Labour-commissioned report examines challenges of sharing public data

Written by Web News Editor on . Posted in News

Public confidence in data sharing and access to certain public sector data are two key challenges that will need to be addressed by the next government, a new report has indicated.

While recognising the potential benefits of utilising public sector data, the independent review ‘Making digital government work for everyone' (PDF) also acknowledges the current obstacles to this - and examines what considerations might need to guide the principles underpinning any sharing of public data.

Within the report - commissioned by Labour MP Chi Onwurah - is a substantial section, ‘Restore confidence in open, shared and personal data’, which makes a number of recommendations in this area.

The report acknowledges current frustrations within the open data community in accessing open data in a usable format. ‘Open data is currently seen as an adjunct to the core function of government rather than one that is driven by people’s needs,’ the report comments. ‘This leads to incorrect datasets being released, datasets being released in inappropriate formats or with poor data quality.’ The report recommends that efforts are made to improve data releases, as well as making it easier for individuals to request open data sets from government.

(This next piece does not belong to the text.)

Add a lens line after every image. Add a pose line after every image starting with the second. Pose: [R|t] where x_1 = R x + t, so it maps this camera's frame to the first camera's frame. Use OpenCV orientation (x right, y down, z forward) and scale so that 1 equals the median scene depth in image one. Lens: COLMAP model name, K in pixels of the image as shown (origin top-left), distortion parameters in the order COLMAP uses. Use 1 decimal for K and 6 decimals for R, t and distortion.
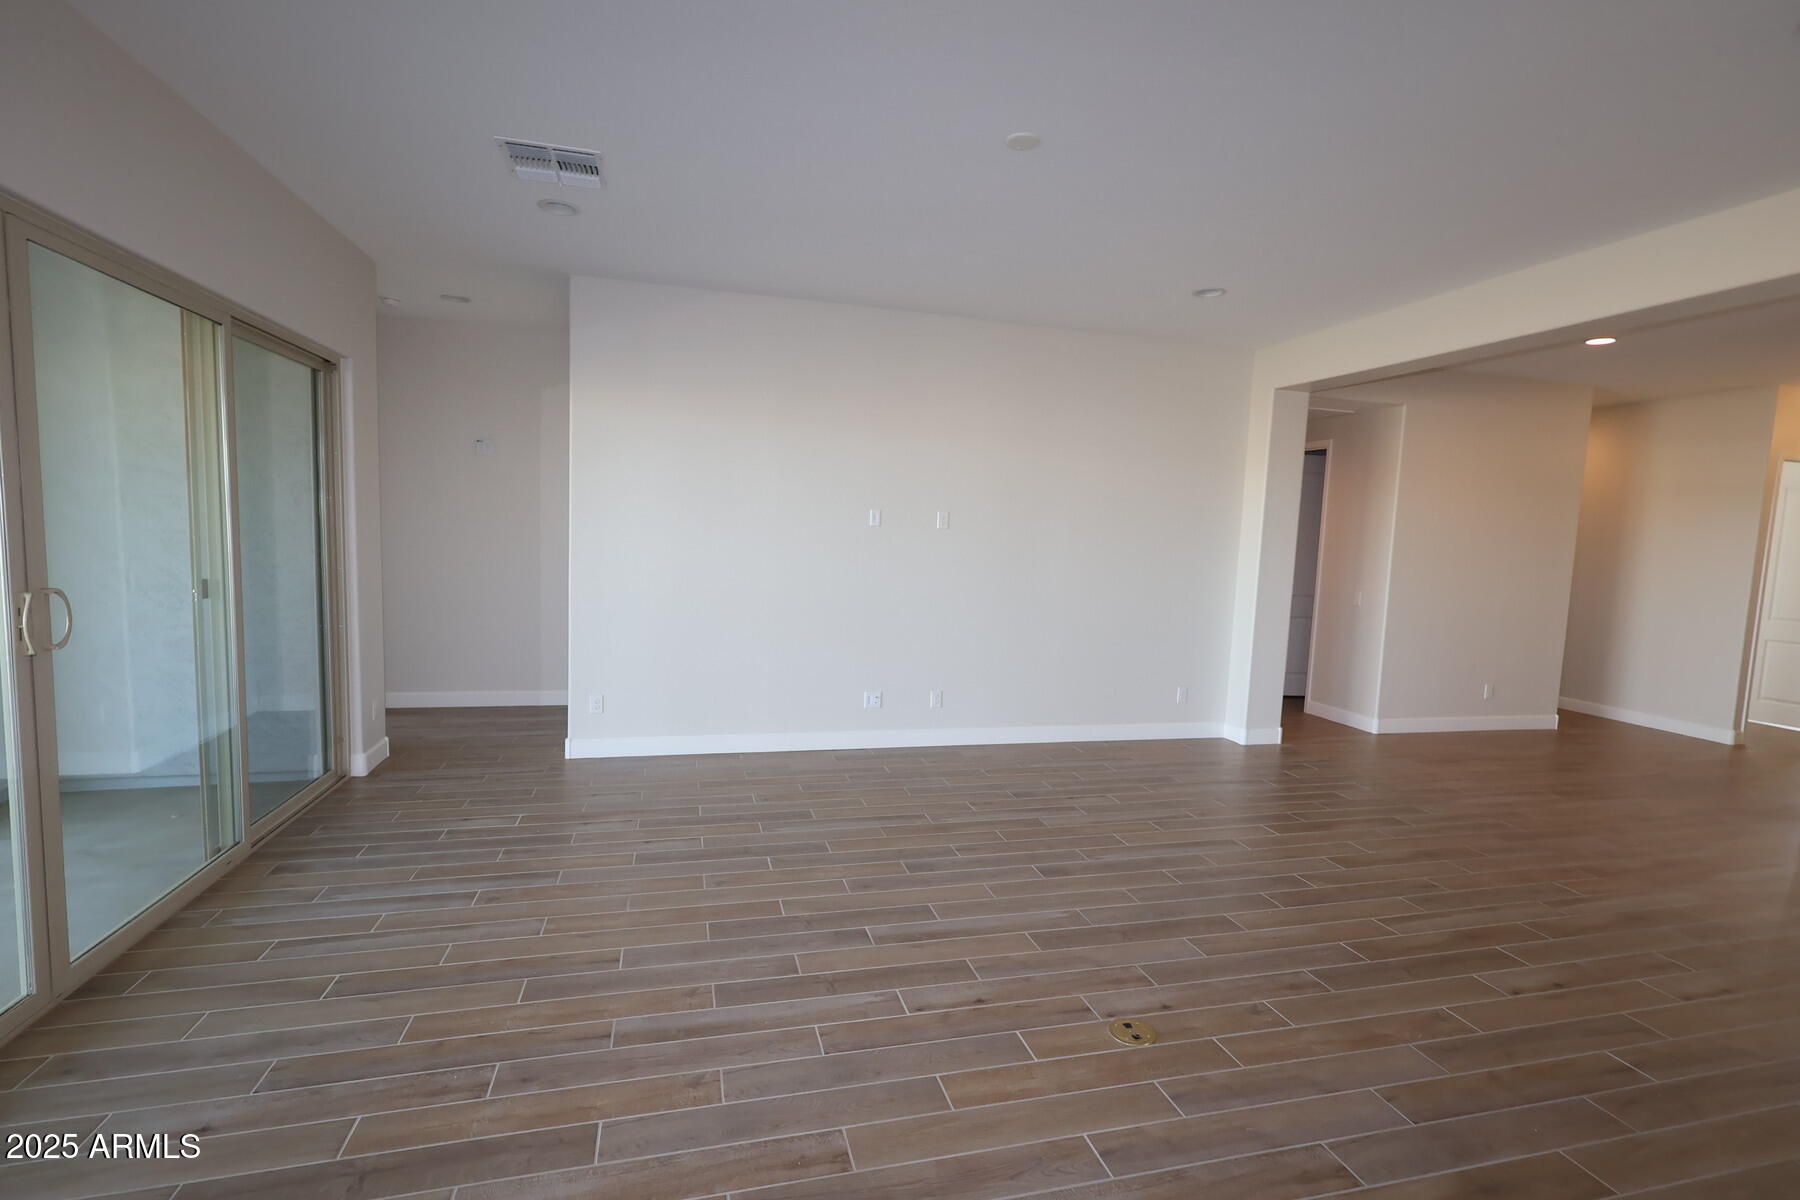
lens RADIAL K [[826.5, 0, 904.6], [0, 826.5, 607.7], [0, 0, 1]] dist [0.000739, 0.000134]
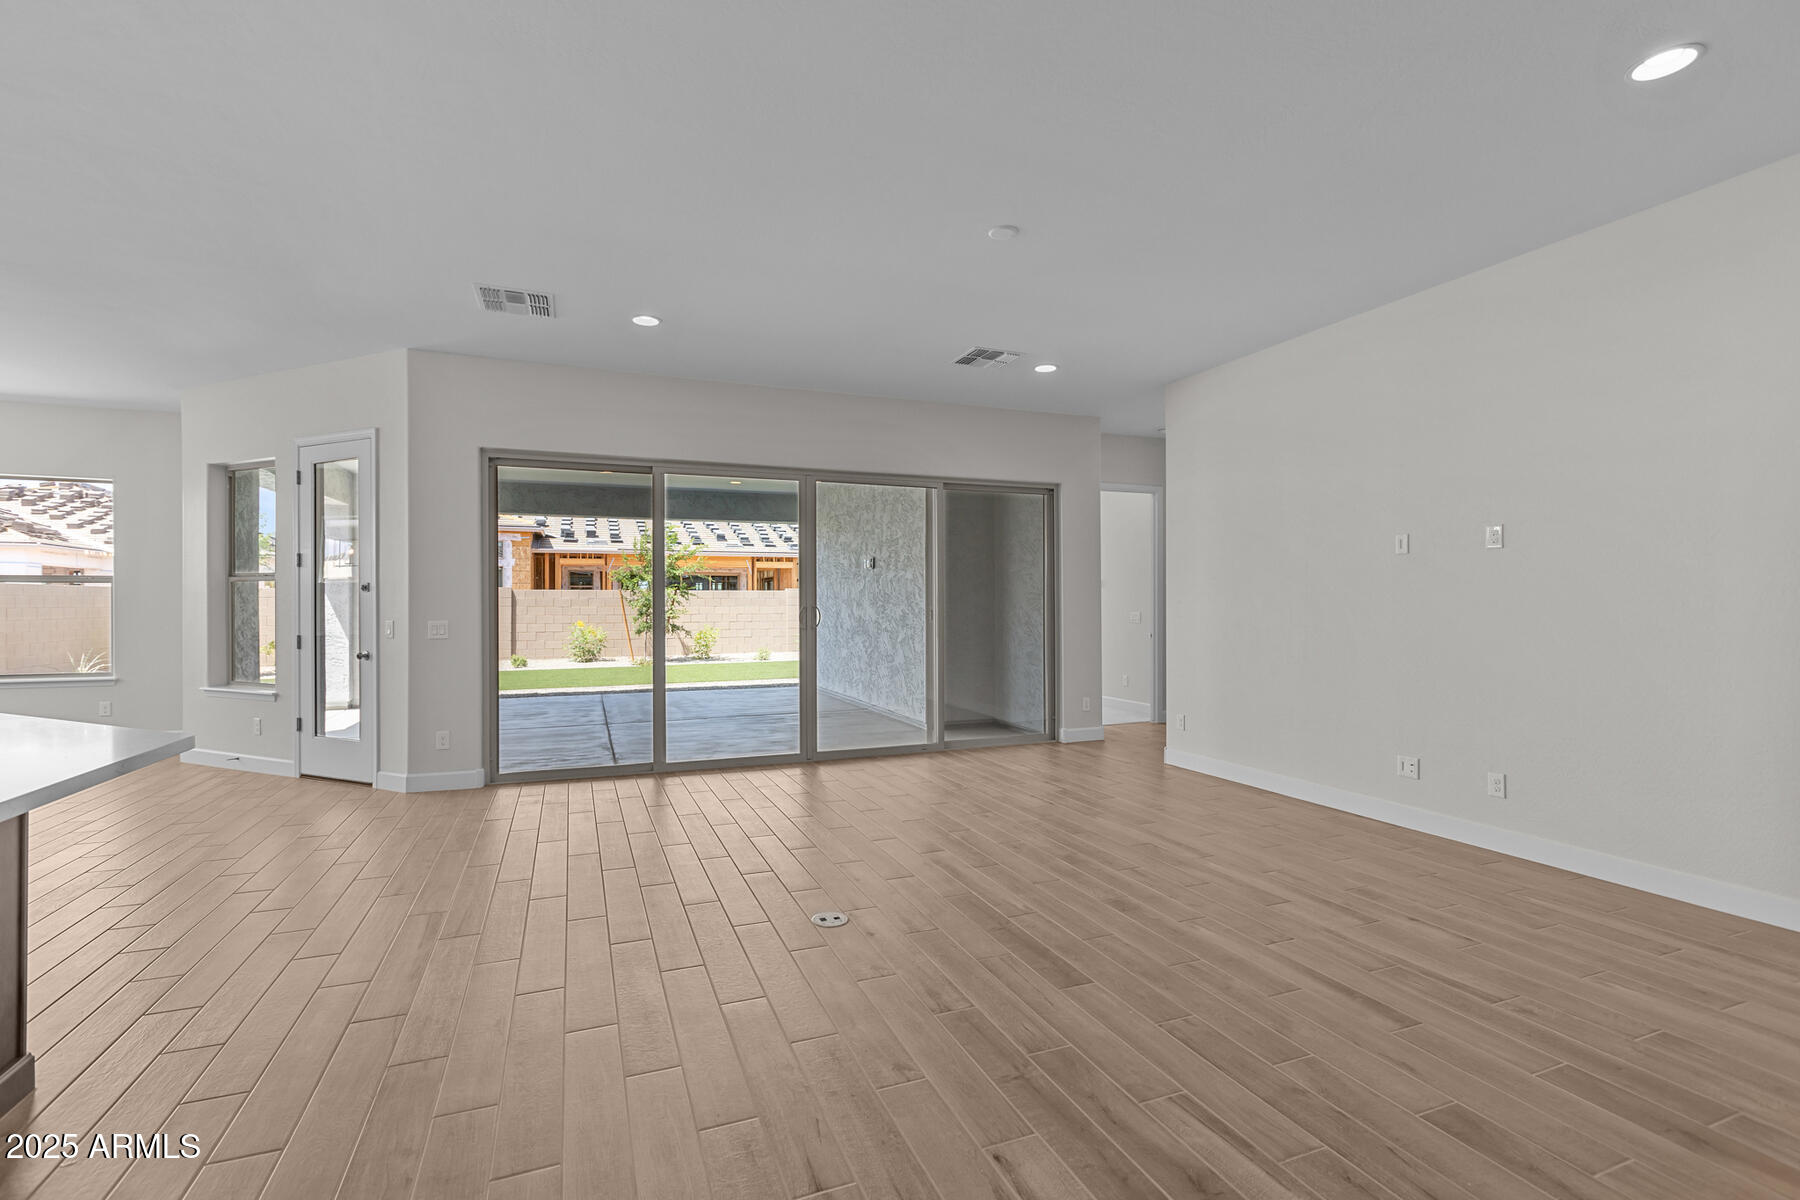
lens RADIAL K [[805.3, 0, 904.5], [0, 805.3, 603.1], [0, 0, 1]] dist [-0.004826, -0.000506]
pose [[0.124961, -0.040320, -0.991342, 0.892677], [-0.081436, 0.995386, -0.050750, 0.041166], [0.988814, 0.087073, 0.121101, 0.524146]]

Frustration regarding the recent decision by government not to open up address data when Royal Mail was privatised is also acknowledged. ‘Government has had both the opportunity and mandate to establish an authoritative open address dataset that would form part of our National Information Infrastructure; a dataset that could link to the open Land Registry data and start to resolve the whole area of geospatial data. Yet it has failed to do so.’ The report predicts that the consequences of this will become 'more severe as technology automation increases in the future'.

Another key recommendation is to set up a review, 'Data and Society', led by professionals such as lawyers, policy experts, research academics and computer scientists. Its aim would be ‘to define a clear set of public interest principles’ around data sharing and analytics projects, encouraging 'input from across the country' as well as engaging with the big data, open data and privacy initiatives in the EU.

The report also notes the current public anxiety around personal data - citing recent research carried out by Ipsos-MORI for the Royal Statistical Society - saying it was 'noticeable' that much of the public concern was around the sale of government-held data to private companies or the risks associated with lack of anonymity or poor security.

Other recommendations made in the report include getting both the public and the public sector better equipped to deal with digital information, in terms of access to digital services and in terms of training.

Mike Hughes, chair of the RSS's National Statistics Advisory Group, welcomes the report. ‘This review  recognises how the data agenda is going to drive prosperity, policy and democracy in the coming years,’ he said. ‘It is excellent to see the commitment to open data and in particular an open address list, which fits very well with what is outlined in the RSS Data Manifesto.

‘We will be pleased to help support any "Data and Society" review that is initiated to help develop the public interest principles which should underpin data sharing and analytics, and would argue there is a strong case for data sharing for statistics and research purposes.’